Attorneys for Missionary Jailed for Telling Officers to ‘Repent’ Demand Constitutional Training for Police
A national legal organization is defending a missionary that was arrested on the Fourth of July for telling police officers that they needed to “repent.”
The Rutherford Institute of Charlottesville, Virginia has issued a letter to attorneys representing the town of Holly Ridge, North Carolina, demanding that its police department be trained in the constitutional free speech rights of citizens.
The letter surrounds a situation that took place this past Independence Day when missionary Jesse Boyd and friend Ricky Springer were attending a fireworks display in the public park in Holly Ridge. Boyd distributed tracts and filmed Springer as he preached.
When one of the attendees who had been drinking began to take issue with the preaching, Sergeant Keith Whaley told Springer that he could not utilize the small amplification device that was clipped to his belt. As Boyd stepped in and tried to get clarification about what law Springer was violating, Whaley reportedly threatened Springer with arrest.
The officer returned later with the chief of police and, according to Boyd, again refused to provide answers.
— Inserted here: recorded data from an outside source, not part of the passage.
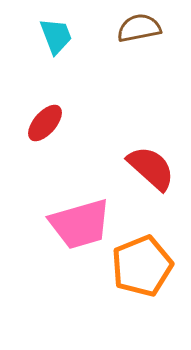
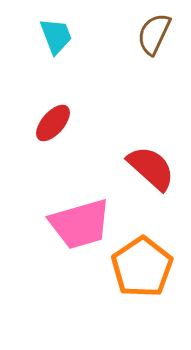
brown semicircle: moved 15 px right, 6 px down; rotated 54 degrees counterclockwise
red ellipse: moved 8 px right
orange pentagon: moved 1 px down; rotated 12 degrees counterclockwise
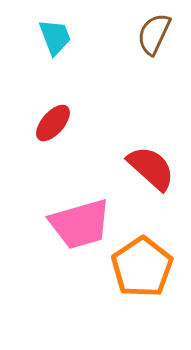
cyan trapezoid: moved 1 px left, 1 px down
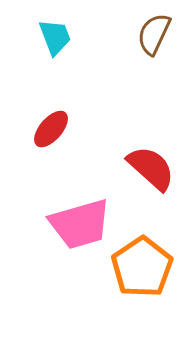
red ellipse: moved 2 px left, 6 px down
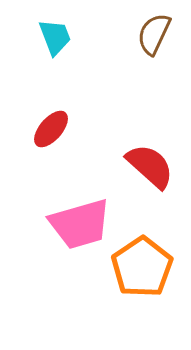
red semicircle: moved 1 px left, 2 px up
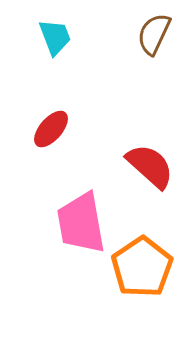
pink trapezoid: moved 1 px right, 1 px up; rotated 96 degrees clockwise
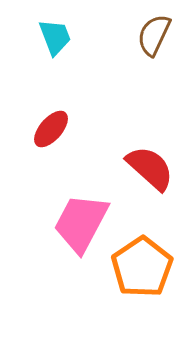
brown semicircle: moved 1 px down
red semicircle: moved 2 px down
pink trapezoid: rotated 38 degrees clockwise
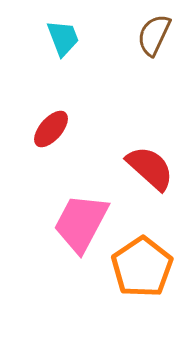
cyan trapezoid: moved 8 px right, 1 px down
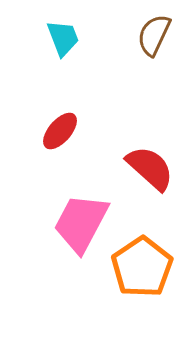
red ellipse: moved 9 px right, 2 px down
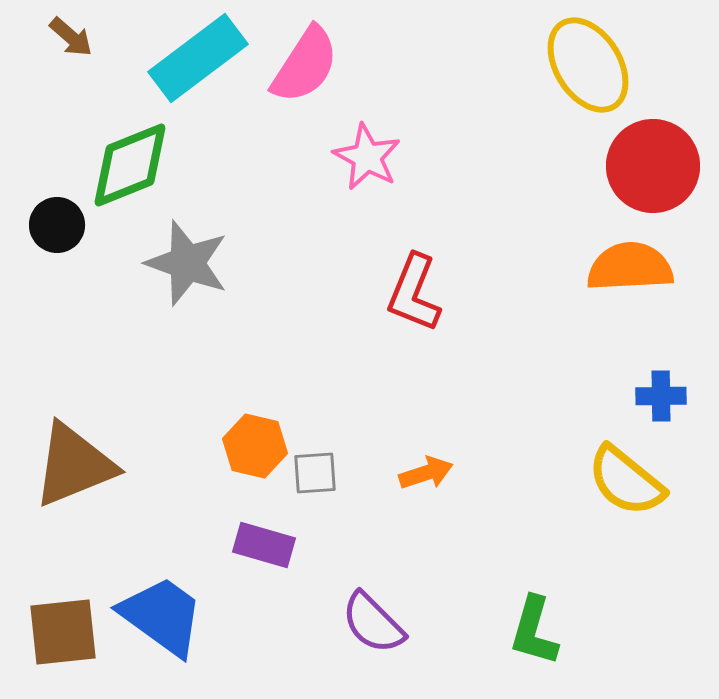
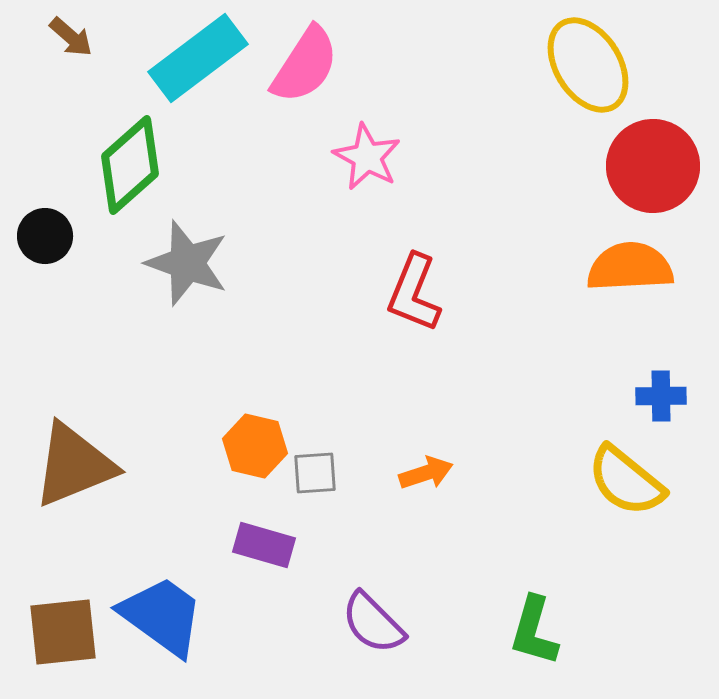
green diamond: rotated 20 degrees counterclockwise
black circle: moved 12 px left, 11 px down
When they walked away, Boyd scolded the officers by saying, “This is the USA, not the Soviet Union. Shame on you, you need to repent . . . I am not disrespecting you; I respect your office, but not your manner. This is America.”
Boyd said that when he uttered the word “repent,” the officers turned back around and took him into police custody. He was transported to the Onslow County Jail approximately 45 minutes away, where he was held on $500 bond.
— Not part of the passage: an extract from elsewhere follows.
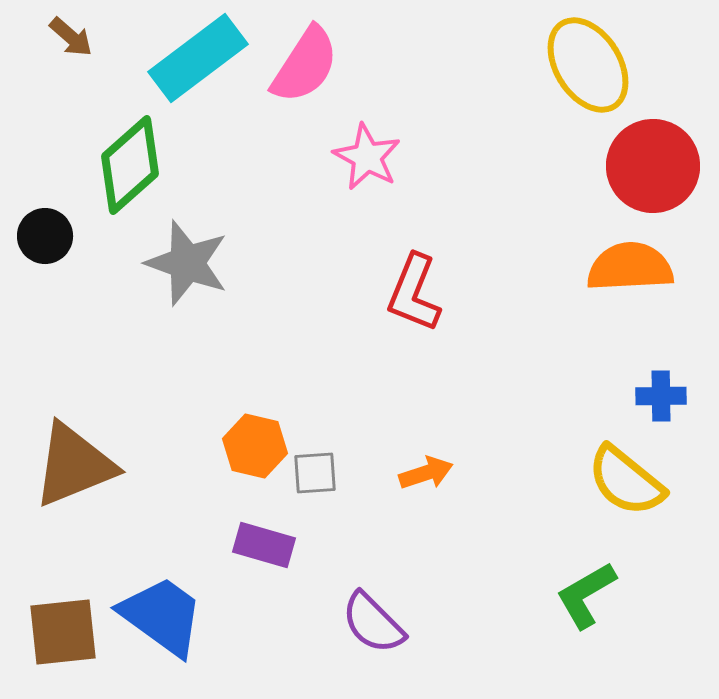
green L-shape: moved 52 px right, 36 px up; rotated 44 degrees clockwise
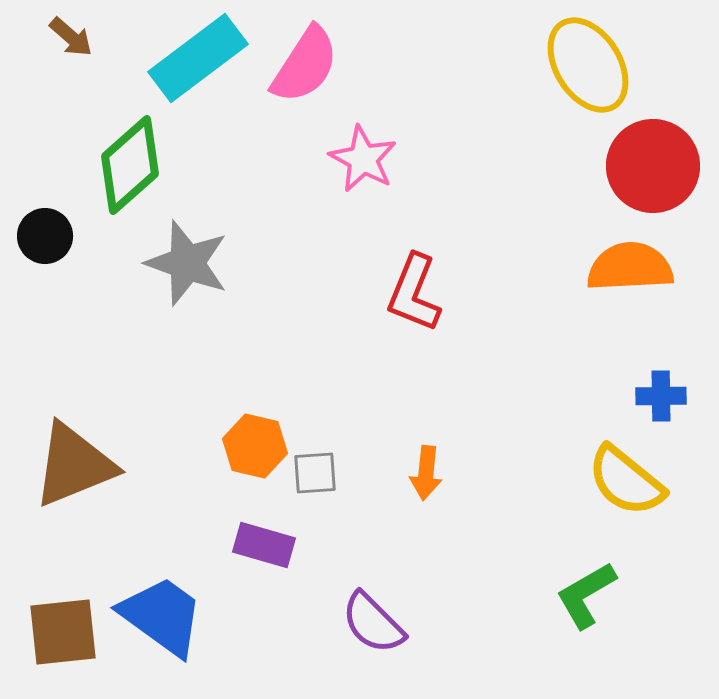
pink star: moved 4 px left, 2 px down
orange arrow: rotated 114 degrees clockwise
Boyd was then charged with disorderly conduct for “making utterances and using abusive language, intended and plainly likely to produce immediate violent retaliation” against the police.
Days later, District Attorney Ernest Lee advised Boyd that the case had been dismissed, citing “insufficient evidence to warrant prosecution.”
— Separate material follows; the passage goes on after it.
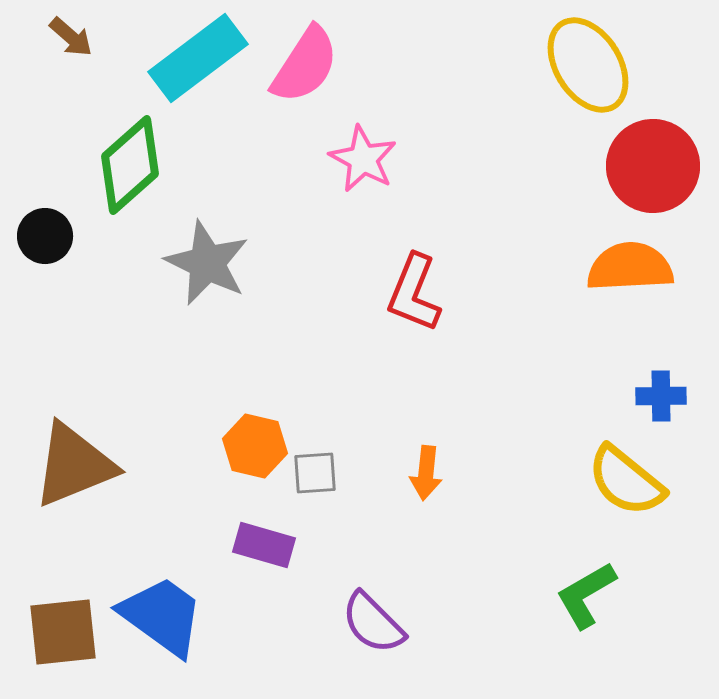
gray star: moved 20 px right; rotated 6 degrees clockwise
“[T]he verbal conduct in question must not only meet the definition of the [disorderly conduct] statute, but the verbal conduct must also not be constitutionally protected speech,” he wrote in documents filed with the court. “[B]ased upon the applicable law and the evidence leading to this charge, there is insufficient evidence to prove beyond a reasonable doubt that Jesse Michael Boyd is guilty of disorderly conduct.”
The Rutherford Institute is now working to ensure that the Holly Ridge Police Department respects the free speech rights of all citizens in light of the incident.
“[O]n behalf of Mr. Boyd and Mr. Springer, the Institute demands that the Town take immediate action to rectify the grievous wrongs that were done to them by the Holly Ridge officers acting under color of their office,” the demand letter states. “Given that these officers were clearly ignorant of the dictates of the Constitution they swore to uphold, as well as the constitutional rights of those they are duty-bound to protect, we seek your assurance that government officials will take proactive measures to ensure that officers demonstrate proper regard for the First Amendment in their future interactions with citizens.”
The legal organization also sought revisions to the town’s current noise ordinance, which it asserts is vague. A response was requested by August 10th.